Information provided section start

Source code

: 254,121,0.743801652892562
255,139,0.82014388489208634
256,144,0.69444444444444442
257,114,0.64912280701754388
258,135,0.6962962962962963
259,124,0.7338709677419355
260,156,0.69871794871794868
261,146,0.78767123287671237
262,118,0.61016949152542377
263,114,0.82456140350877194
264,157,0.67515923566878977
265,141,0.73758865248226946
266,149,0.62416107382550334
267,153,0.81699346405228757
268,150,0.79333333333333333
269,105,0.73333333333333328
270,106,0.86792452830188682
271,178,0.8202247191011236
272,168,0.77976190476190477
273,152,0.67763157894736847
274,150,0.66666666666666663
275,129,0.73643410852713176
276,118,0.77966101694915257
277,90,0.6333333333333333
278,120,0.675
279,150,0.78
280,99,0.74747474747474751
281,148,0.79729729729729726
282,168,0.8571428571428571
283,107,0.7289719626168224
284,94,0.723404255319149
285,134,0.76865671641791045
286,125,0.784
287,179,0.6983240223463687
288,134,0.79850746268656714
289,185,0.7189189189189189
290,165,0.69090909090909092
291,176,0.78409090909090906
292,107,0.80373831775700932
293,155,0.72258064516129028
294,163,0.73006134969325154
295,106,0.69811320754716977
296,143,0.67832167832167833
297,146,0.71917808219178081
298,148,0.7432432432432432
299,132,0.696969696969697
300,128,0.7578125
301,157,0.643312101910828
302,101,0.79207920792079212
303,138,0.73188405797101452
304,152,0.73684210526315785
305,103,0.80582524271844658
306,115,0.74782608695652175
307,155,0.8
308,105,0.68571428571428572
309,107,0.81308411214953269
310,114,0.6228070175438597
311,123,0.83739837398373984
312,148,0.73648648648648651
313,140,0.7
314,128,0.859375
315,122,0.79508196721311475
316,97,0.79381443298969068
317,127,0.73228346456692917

Information provided section end

Problem to work on: Reproduce every line of the records above verbatim, with no change to any character.

Solved problem:
Source code

: 254,121,0.743801652892562
255,139,0.82014388489208634
256,144,0.69444444444444442
257,114,0.64912280701754388
258,135,0.6962962962962963
259,124,0.7338709677419355
260,156,0.69871794871794868
261,146,0.78767123287671237
262,118,0.61016949152542377
263,114,0.82456140350877194
264,157,0.67515923566878977
265,141,0.73758865248226946
266,149,0.62416107382550334
267,153,0.81699346405228757
268,150,0.79333333333333333
269,105,0.73333333333333328
270,106,0.86792452830188682
271,178,0.8202247191011236
272,168,0.77976190476190477
273,152,0.67763157894736847
274,150,0.66666666666666663
275,129,0.73643410852713176
276,118,0.77966101694915257
277,90,0.6333333333333333
278,120,0.675
279,150,0.78
280,99,0.74747474747474751
281,148,0.79729729729729726
282,168,0.8571428571428571
283,107,0.7289719626168224
284,94,0.723404255319149
285,134,0.76865671641791045
286,125,0.784
287,179,0.6983240223463687
288,134,0.79850746268656714
289,185,0.7189189189189189
290,165,0.69090909090909092
291,176,0.78409090909090906
292,107,0.80373831775700932
293,155,0.72258064516129028
294,163,0.73006134969325154
295,106,0.69811320754716977
296,143,0.67832167832167833
297,146,0.71917808219178081
298,148,0.7432432432432432
299,132,0.696969696969697
300,128,0.7578125
301,157,0.643312101910828
302,101,0.79207920792079212
303,138,0.73188405797101452
304,152,0.73684210526315785
305,103,0.80582524271844658
306,115,0.74782608695652175
307,155,0.8
308,105,0.68571428571428572
309,107,0.81308411214953269
310,114,0.6228070175438597
311,123,0.83739837398373984
312,148,0.73648648648648651
313,140,0.7
314,128,0.859375
315,122,0.79508196721311475
316,97,0.79381443298969068
317,127,0.73228346456692917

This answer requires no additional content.